I managed to creep into my tent yesterday and spent the afternoon writing and reading a summertime trash novel: Trading Up by Candace Bushnell of Sex and the City fame. It's exactly what I need--a frivolous tale about some rich, hip girls in New York, driving out to the Hamptons for parties on the beach.

Talk about escapism. What, am I supposed to read Hamlet out here?

Still, I can't let my brain go to mush, so the next novel on the trail is Flannery O'Connor's The Violent Must Bear it Away. Great Southern black humor, too bad she died at 32. She would've continued to whup ass.

I have never lived well with people. Right now I'm crammed into a tattered, filthy tent with thirteen other females, and I'm the oldest one by at least ten years. I cope using earplugs and a frou-frou little blue silk eye pillow that allows me to shut off my lights whenever I get away from the Headquarters at night.

Most of these ladies, they're good people, just a bit young. But two of them just annoy the hell out of me--it's just this constant litany of honking, braying laughter, loud enough to shatter glass. One of them plays the I'm So Cute role, using babytalk and all other manner of nerve-grating, little-girl vernacular. The other plays Poor Me, My Life's So Hard. AND they BOTH greatly exaggerated illness and injury while we were in the desert in order to get driven back here, away from all that hard stuff. And they're both Sergeants!

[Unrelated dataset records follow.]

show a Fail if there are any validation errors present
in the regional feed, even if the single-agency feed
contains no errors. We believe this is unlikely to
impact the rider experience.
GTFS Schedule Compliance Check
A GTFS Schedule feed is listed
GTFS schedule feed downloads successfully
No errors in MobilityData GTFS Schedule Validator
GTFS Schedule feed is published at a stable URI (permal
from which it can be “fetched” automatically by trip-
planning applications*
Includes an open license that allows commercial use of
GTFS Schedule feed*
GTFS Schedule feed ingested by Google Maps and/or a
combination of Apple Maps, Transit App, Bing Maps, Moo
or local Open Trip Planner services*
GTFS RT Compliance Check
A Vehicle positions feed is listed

Nothing annoys me more than a female soldier who feeds right into all the negative stereotypes many of our male counterparts assign us: we're lazy, we're weak, we malinger and complain.

The First Sergeant made my whole day yesterday when he told me that officers live in single-person rooms. I won't have to listen to all that blah blah blah from those two.

Friday, July 02, 2004

No Wonder They Hate Us, You Jackass!

I just took a blessedly long, cool shower and changed into freshly laundered and pressed DCU's after five days out in the desert. I was FILTHY. Sand ground into the scalp filthy.

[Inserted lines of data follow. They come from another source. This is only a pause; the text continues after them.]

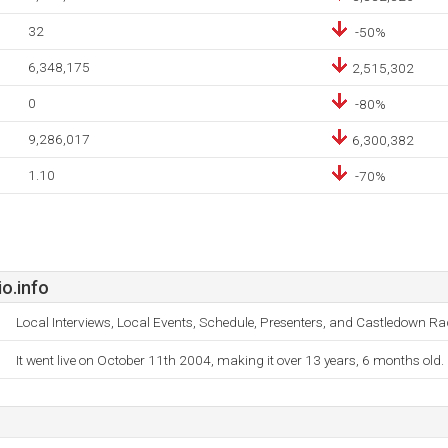
32
-50%
6,348,175
2,515,302
0
-80%
9,286,017
6,300,382
1.10
-70%
o.info
Local Interviews, Local Events, Schedule, Presenters, and Castledown Ra
It went live on October 11th 2004, making it over 13 years, 6 months old.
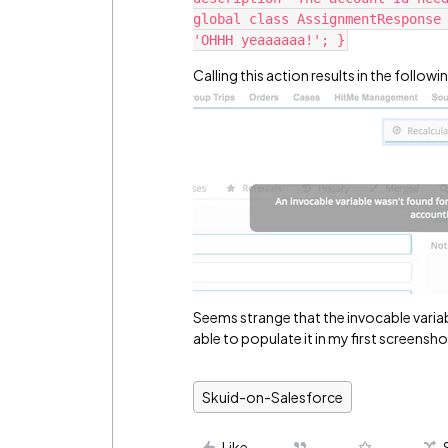
global class AssignmentResponse 
Calling this action results in the followi
Seems strange that the invocable variab
able to populate it in my first screensh
Skuid-on-Salesforce
Like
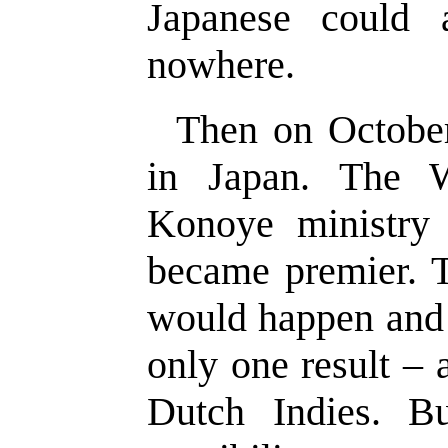
Japanese could 
nowhere.
Then on October
in Japan. The 
Konoye ministry 
became premier. T
would happen and 
only one result – 
Dutch Indies. B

I've concluded that they must've filmed the Tatooine piece of the original Star Wars here. I've never seen such a vast expanse of utter nothingness. Not a bush, not a scrub tree anywhere in view. I thought El Paso was bleak...this place looks like the surface of the moon.

But I'm satisfied. I ran five ranges in four days, successfully trained the company on a myriad of combat tasks. And the best part of each day out there was the early morning "range sweep," bearing close resemblance to a Rat Patrol remake.

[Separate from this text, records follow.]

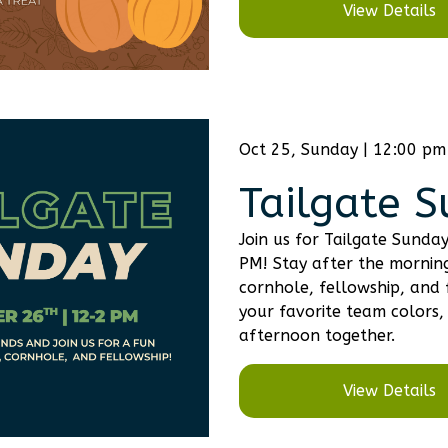
View Details
Oct 25, Sunday | 12:00 pm
Tailgate 
Join us for Tailgate Sund
PM! Stay after the morning
cornhole, fellowship, and 
your favorite team colors, 
afternoon together.
View Details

It was that short period of time in this moonscape that it's actually pleasurable--the sun's just up, it's still cool, and there's a pink-purple cast on everything. My range sweeps involved my riding shotgun in a Humvee with some crusty old retired-Infantry Sergeant Major, smoking and cursing, as we hauled ass through the landscape. Felt like a bobblehead doll, almost fell out a time or two, and loved every minute of it.

The purpose of the Range Sweep is to chase off the Bedoins. Hard to imagine, in this day and age, a herd of camels sheparded by an astonishingly wiry Bedoin, accompanied by a pack mule and a dog, roaming the landscape in search of scant feed for the herd. But we chased them off the range all day, keep them from getting accidentally shot.

I'm strictly limited on time, so I have to keep this abbreviated.

There was another unit out there with us on an adjacent range, and I watched them through my binoculars as they chased a herd of sheep away...they did it differently from us though. We politely asked the shepard to move on, using gun-gestures to explain they might get shot if they stayed. Usually worked just fine. These jackasses, however, barreled right into this poor man's herd. I SAW them run over a lamb.

I was PISSED.

I saw the Lieutenant, a guy I've dealt with here from time to time. I asked him, "Hey, did ya'll just run over that guy's flock???"

He smirked. "I think we scared one, it might've had a heart attack."

I stared at him for a moment. "No wonder they hate us, you jackass," I said, then walked away.

I can't abide arrogant American assholes. Period.